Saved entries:
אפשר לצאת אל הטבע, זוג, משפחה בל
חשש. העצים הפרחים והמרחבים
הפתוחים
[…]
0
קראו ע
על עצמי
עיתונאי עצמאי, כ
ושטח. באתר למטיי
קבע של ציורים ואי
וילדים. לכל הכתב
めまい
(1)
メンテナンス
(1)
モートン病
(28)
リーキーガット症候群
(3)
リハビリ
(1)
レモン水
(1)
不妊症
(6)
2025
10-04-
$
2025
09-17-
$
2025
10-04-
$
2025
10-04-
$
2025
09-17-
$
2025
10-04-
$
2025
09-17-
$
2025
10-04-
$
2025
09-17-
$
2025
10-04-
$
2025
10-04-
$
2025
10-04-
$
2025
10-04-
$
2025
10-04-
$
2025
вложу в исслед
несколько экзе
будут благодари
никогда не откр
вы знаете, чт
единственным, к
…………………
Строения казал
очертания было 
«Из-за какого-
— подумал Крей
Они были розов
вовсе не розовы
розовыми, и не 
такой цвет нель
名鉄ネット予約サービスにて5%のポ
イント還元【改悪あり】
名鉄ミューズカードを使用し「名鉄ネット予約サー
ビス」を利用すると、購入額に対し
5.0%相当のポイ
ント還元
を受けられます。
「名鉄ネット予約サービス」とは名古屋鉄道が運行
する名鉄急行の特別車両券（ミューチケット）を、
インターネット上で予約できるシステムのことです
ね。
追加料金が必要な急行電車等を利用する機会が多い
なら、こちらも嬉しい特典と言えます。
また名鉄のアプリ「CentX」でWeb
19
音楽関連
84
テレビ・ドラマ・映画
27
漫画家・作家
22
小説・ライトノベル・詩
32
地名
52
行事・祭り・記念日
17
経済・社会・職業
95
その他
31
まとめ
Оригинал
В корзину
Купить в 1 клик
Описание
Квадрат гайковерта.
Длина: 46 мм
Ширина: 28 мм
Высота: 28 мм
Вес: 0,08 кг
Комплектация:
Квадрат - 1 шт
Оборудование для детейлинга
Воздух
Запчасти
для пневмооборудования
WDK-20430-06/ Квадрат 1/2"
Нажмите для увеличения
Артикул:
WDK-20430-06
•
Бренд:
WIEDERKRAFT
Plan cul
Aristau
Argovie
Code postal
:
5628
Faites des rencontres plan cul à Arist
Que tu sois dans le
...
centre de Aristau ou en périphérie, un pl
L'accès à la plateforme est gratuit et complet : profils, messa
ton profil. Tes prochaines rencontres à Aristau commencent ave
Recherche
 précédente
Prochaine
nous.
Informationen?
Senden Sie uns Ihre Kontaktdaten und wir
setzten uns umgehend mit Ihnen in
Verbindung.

_Instruction_. Please reproduce every line of the listing above without any changes.

_Answer to this problem_.
אפשר לצאת אל הטבע, זוג, משפחה בל
חשש. העצים הפרחים והמרחבים
הפתוחים
[…]
0
קראו ע
על עצמי
עיתונאי עצמאי, כ
ושטח. באתר למטיי
קבע של ציורים ואי
וילדים. לכל הכתב
めまい
(1)
メンテナンス
(1)
モートン病
(28)
リーキーガット症候群
(3)
リハビリ
(1)
レモン水
(1)
不妊症
(6)
2025
10-04-
$
2025
09-17-
$
2025
10-04-
$
2025
10-04-
$
2025
09-17-
$
2025
10-04-
$
2025
09-17-
$
2025
10-04-
$
2025
09-17-
$
2025
10-04-
$
2025
10-04-
$
2025
10-04-
$
2025
10-04-
$
2025
10-04-
$
2025
вложу в исслед
несколько экзе
будут благодари
никогда не откр
вы знаете, чт
единственным, к
…………………
Строения казал
очертания было 
«Из-за какого-
— подумал Крей
Они были розов
вовсе не розовы
розовыми, и не 
такой цвет нель
名鉄ネット予約サービスにて5%のポ
イント還元【改悪あり】
名鉄ミューズカードを使用し「名鉄ネット予約サー
ビス」を利用すると、購入額に対し
5.0%相当のポイ
ント還元
を受けられます。
「名鉄ネット予約サービス」とは名古屋鉄道が運行
する名鉄急行の特別車両券（ミューチケット）を、
インターネット上で予約できるシステムのことです
ね。
追加料金が必要な急行電車等を利用する機会が多い
なら、こちらも嬉しい特典と言えます。
また名鉄のアプリ「CentX」でWeb
19
音楽関連
84
テレビ・ドラマ・映画
27
漫画家・作家
22
小説・ライトノベル・詩
32
地名
52
行事・祭り・記念日
17
経済・社会・職業
95
その他
31
まとめ
Оригинал
В корзину
Купить в 1 клик
Описание
Квадрат гайковерта.
Длина: 46 мм
Ширина: 28 мм
Высота: 28 мм
Вес: 0,08 кг
Комплектация:
Квадрат - 1 шт
Оборудование для детейлинга
Воздух
Запчасти
для пневмооборудования
WDK-20430-06/ Квадрат 1/2"
Нажмите для увеличения
Артикул:
WDK-20430-06
•
Бренд:
WIEDERKRAFT
Plan cul
Aristau
Argovie
Code postal
:
5628
Faites des rencontres plan cul à Arist
Que tu sois dans le
...
centre de Aristau ou en périphérie, un pl
L'accès à la plateforme est gratuit et complet : profils, messa
ton profil. Tes prochaines rencontres à Aristau commencent ave
Recherche
 précédente
Prochaine
nous.
Informationen?
Senden Sie uns Ihre Kontaktdaten und wir
setzten uns umgehend mit Ihnen in
Verbindung.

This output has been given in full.